Jupiter’s great red spot, as it were, is a slight hitch in his step that we first noticed when restarting him under saddle. In our efforts to better represent our riding horses as we move them into the ‘adoptable’ category, we had our vets out to evaluate Jupiter’s movement to give us a better idea of what he has going on, soundness-wise.

The long and short of it is, an initial assessment revealed that the source of Jupiter’s mild lameness stems from his hind end, particularly his right hind. We did shoot radiographs of both his right hock and right stifle, as those were where he flexed slightly positive, but no abnormalities were noted on the X‑rays. The gameplan our vets set us up with was to try him on Equioxx to see if it might improve his mobility. And so far, so good! He has been on Equioxx for about a month now, and it does seem to be helping. As he was never tremendously unsound to begin with, the extra bit of medicinal padding is meant to keep him more comfortable during working sessions.

Below is a video of his motion on hard and soft ground before any treatment was started.

Additional routes of exploration would be to block the right hind to localize the source, but as he is comfortable now, we will see if he can maintain and consider delving deeper down the line.

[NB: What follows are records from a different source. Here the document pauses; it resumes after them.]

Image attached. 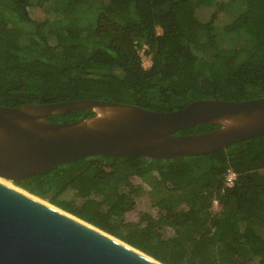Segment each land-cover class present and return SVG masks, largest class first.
Wrapping results in <instances>:
<instances>
[{
	"label": "trees",
	"instance_id": "1",
	"mask_svg": "<svg viewBox=\"0 0 264 264\" xmlns=\"http://www.w3.org/2000/svg\"><path fill=\"white\" fill-rule=\"evenodd\" d=\"M259 98L264 0H0L1 106L99 100L168 112ZM229 169L238 178L226 189ZM16 185L163 264H264V136L186 158L91 157Z\"/></svg>",
	"mask_w": 264,
	"mask_h": 264
},
{
	"label": "water",
	"instance_id": "2",
	"mask_svg": "<svg viewBox=\"0 0 264 264\" xmlns=\"http://www.w3.org/2000/svg\"><path fill=\"white\" fill-rule=\"evenodd\" d=\"M70 111L95 115L75 122L49 120ZM201 124L220 127L179 135ZM260 136L264 98L198 100L168 112L99 100L0 105V179L21 189L16 183L24 178L91 157L186 158ZM31 196L0 181V264H163Z\"/></svg>",
	"mask_w": 264,
	"mask_h": 264
},
{
	"label": "built area",
	"instance_id": "3",
	"mask_svg": "<svg viewBox=\"0 0 264 264\" xmlns=\"http://www.w3.org/2000/svg\"><path fill=\"white\" fill-rule=\"evenodd\" d=\"M149 51V46L147 44H144L140 49H139V56L142 61V66L145 69H149L152 67L153 60L152 56L148 53ZM237 173L233 169H229L226 171L224 174V186L226 189L228 188H233L236 181H237ZM215 208H217L218 203L215 202Z\"/></svg>",
	"mask_w": 264,
	"mask_h": 264
},
{
	"label": "rangeland",
	"instance_id": "4",
	"mask_svg": "<svg viewBox=\"0 0 264 264\" xmlns=\"http://www.w3.org/2000/svg\"><path fill=\"white\" fill-rule=\"evenodd\" d=\"M32 14L36 17V16H38L39 14H38V12H36V11H32ZM146 201H147V199L146 198H144L143 200H142V203L143 204H145L146 205ZM145 205H139V210L141 209V210H146L147 208H146V206Z\"/></svg>",
	"mask_w": 264,
	"mask_h": 264
},
{
	"label": "bare ground",
	"instance_id": "5",
	"mask_svg": "<svg viewBox=\"0 0 264 264\" xmlns=\"http://www.w3.org/2000/svg\"><path fill=\"white\" fill-rule=\"evenodd\" d=\"M0 181L5 183V184H7V185H9V186H11V187H13V188H15V189H17V190H19V191H21V192H23V193H25V194H27V195H29V196H31L30 193L28 194L27 192L22 191L21 189L17 188L16 186H14L13 184H11V183H9L7 181H4L2 179H0ZM31 197H33V196H31ZM35 199H37V198H35ZM37 200H39V199H37ZM44 203L47 204L48 202L45 201Z\"/></svg>",
	"mask_w": 264,
	"mask_h": 264
}]
</instances>
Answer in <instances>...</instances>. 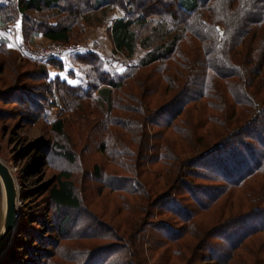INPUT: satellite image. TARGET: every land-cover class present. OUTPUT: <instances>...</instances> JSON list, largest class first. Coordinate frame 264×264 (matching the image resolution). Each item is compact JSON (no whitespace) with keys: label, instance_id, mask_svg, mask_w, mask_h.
Masks as SVG:
<instances>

Trotting on hard ground, there was some mild right hind lameness, on both the straightaways and on circles to the left and the right. Trotting on soft ground, results were much the same, with a mild front right lameness that was also present while circling to the left on hard ground. He also had some mild sensitivity to hoof testers, which might see him in shoes down the line.

Jupiter was a very good boy for the exam, and sure looked cute in that little lameness locator hat!